** Opening Data listing block **

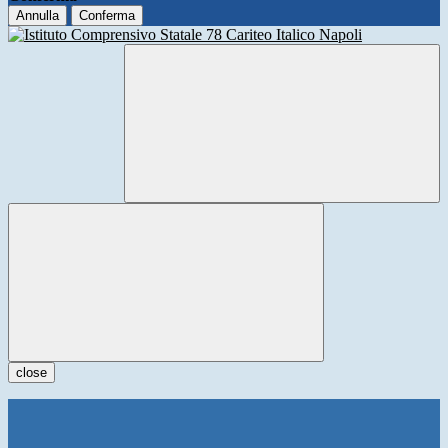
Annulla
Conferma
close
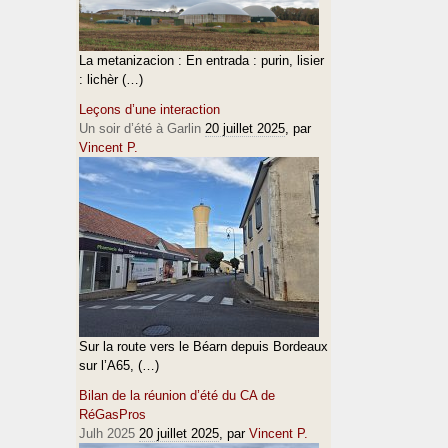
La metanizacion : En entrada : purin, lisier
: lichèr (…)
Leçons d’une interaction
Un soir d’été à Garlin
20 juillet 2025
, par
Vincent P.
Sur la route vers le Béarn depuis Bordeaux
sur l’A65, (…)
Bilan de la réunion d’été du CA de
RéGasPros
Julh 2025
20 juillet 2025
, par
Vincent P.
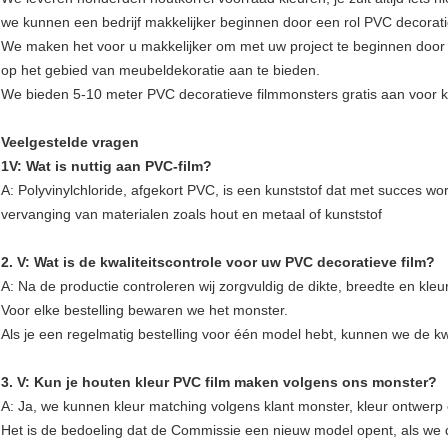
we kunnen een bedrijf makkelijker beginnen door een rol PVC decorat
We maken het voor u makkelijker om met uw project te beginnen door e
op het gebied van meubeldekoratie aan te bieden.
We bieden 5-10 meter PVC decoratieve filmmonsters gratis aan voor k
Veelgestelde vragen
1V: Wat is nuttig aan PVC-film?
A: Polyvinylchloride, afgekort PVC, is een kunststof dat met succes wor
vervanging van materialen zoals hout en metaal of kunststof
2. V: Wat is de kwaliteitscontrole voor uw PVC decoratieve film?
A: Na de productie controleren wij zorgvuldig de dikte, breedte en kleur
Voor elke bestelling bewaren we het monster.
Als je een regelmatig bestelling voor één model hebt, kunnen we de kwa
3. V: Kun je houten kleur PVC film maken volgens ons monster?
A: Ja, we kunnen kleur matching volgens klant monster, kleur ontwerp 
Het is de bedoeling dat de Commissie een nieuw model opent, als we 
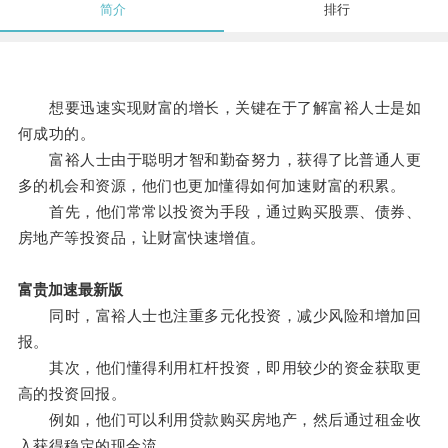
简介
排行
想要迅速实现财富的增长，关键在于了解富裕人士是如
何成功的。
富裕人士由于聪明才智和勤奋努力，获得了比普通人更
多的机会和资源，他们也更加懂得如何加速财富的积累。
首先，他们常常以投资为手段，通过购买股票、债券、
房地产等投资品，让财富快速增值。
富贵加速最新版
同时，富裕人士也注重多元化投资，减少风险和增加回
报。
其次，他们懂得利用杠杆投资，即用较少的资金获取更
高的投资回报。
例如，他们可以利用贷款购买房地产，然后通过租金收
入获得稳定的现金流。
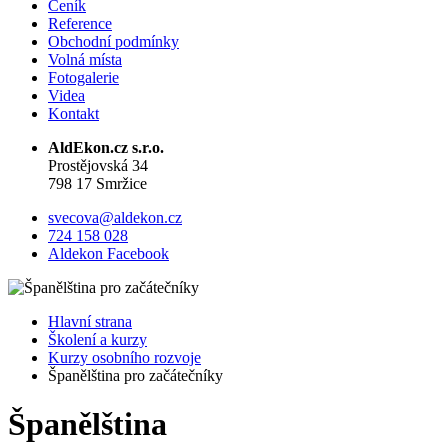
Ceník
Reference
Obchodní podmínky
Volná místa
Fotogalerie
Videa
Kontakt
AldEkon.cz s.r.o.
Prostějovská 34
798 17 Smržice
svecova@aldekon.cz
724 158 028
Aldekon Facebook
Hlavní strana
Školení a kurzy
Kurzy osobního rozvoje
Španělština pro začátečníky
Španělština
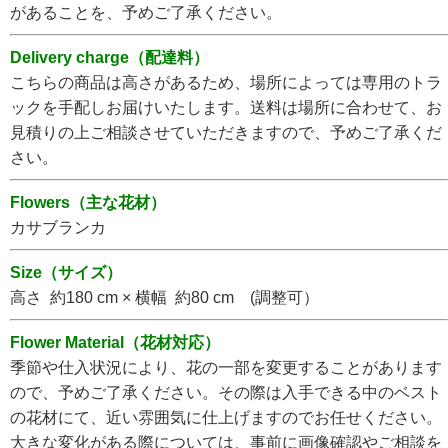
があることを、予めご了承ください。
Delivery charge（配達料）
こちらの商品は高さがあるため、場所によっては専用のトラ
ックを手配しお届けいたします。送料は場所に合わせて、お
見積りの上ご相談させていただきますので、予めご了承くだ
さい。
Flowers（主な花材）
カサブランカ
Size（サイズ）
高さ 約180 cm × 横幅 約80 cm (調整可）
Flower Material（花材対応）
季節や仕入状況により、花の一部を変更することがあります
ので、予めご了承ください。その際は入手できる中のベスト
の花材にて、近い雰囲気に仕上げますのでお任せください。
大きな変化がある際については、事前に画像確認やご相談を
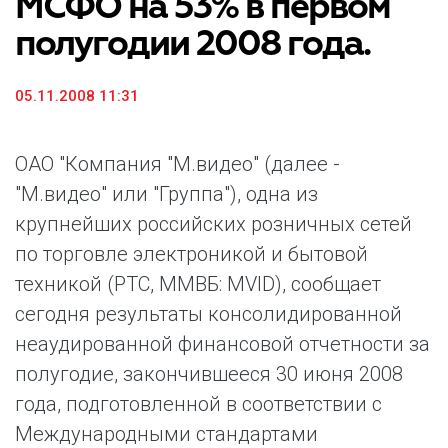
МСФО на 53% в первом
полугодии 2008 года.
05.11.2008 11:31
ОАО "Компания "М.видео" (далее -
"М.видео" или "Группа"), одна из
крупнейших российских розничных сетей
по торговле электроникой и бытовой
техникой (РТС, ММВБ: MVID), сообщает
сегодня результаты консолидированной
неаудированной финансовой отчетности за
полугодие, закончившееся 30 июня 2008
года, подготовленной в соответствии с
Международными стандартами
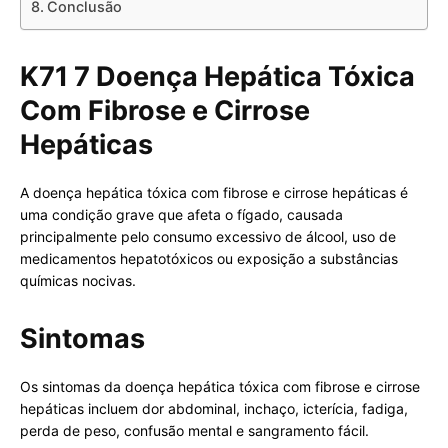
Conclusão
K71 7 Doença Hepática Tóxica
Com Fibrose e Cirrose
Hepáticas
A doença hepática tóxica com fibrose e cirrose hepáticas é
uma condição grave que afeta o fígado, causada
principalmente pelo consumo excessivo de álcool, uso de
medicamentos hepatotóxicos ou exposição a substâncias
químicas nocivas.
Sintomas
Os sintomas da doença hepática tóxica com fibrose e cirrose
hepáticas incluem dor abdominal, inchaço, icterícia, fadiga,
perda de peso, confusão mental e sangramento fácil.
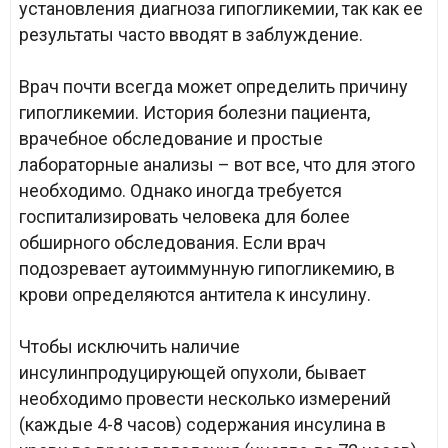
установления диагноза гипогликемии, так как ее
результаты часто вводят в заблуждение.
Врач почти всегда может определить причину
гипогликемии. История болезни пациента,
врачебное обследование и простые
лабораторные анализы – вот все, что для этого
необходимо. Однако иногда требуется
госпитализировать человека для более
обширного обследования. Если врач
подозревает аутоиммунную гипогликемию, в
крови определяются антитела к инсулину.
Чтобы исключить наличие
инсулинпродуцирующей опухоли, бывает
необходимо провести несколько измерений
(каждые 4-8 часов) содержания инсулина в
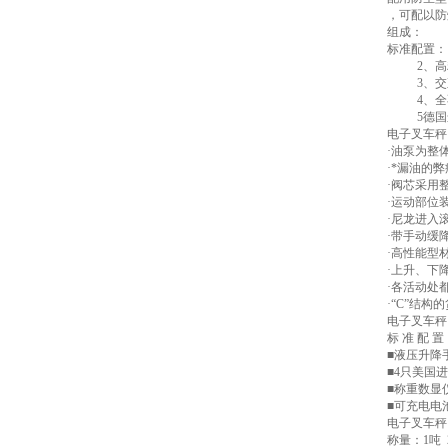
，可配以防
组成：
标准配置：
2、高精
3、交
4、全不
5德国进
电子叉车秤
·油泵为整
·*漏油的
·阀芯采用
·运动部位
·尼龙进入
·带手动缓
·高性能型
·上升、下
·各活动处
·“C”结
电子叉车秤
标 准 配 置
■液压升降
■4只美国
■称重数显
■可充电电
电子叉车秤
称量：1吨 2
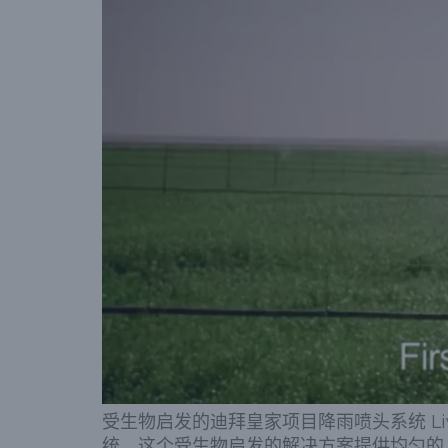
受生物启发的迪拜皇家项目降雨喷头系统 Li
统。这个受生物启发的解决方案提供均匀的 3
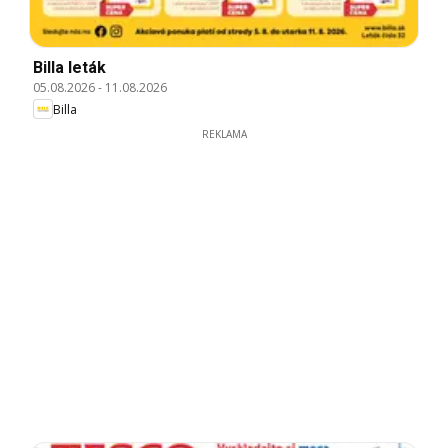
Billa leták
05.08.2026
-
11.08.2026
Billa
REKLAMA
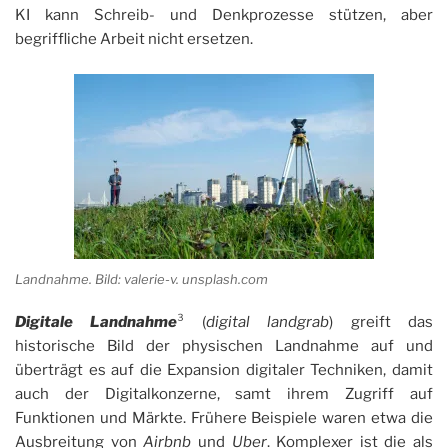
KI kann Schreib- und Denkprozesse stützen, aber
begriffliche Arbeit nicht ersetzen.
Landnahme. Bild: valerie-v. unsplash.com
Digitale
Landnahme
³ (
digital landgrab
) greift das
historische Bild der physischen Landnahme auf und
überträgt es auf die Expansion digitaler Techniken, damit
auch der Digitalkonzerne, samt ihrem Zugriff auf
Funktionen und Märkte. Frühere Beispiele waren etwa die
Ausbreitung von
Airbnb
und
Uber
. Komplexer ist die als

** Closing Data listing block **

**Exercise directions**
Of the lines above, copy each one that contains the word "kunnen".

**Exercise solution**
we kunnen een bedrijf makkelijker beginnen door een rol PVC decorat
Als je een regelmatig bestelling voor één model hebt, kunnen we de kwa
A: Ja, we kunnen kleur matching volgens klant monster, kleur ontwerp 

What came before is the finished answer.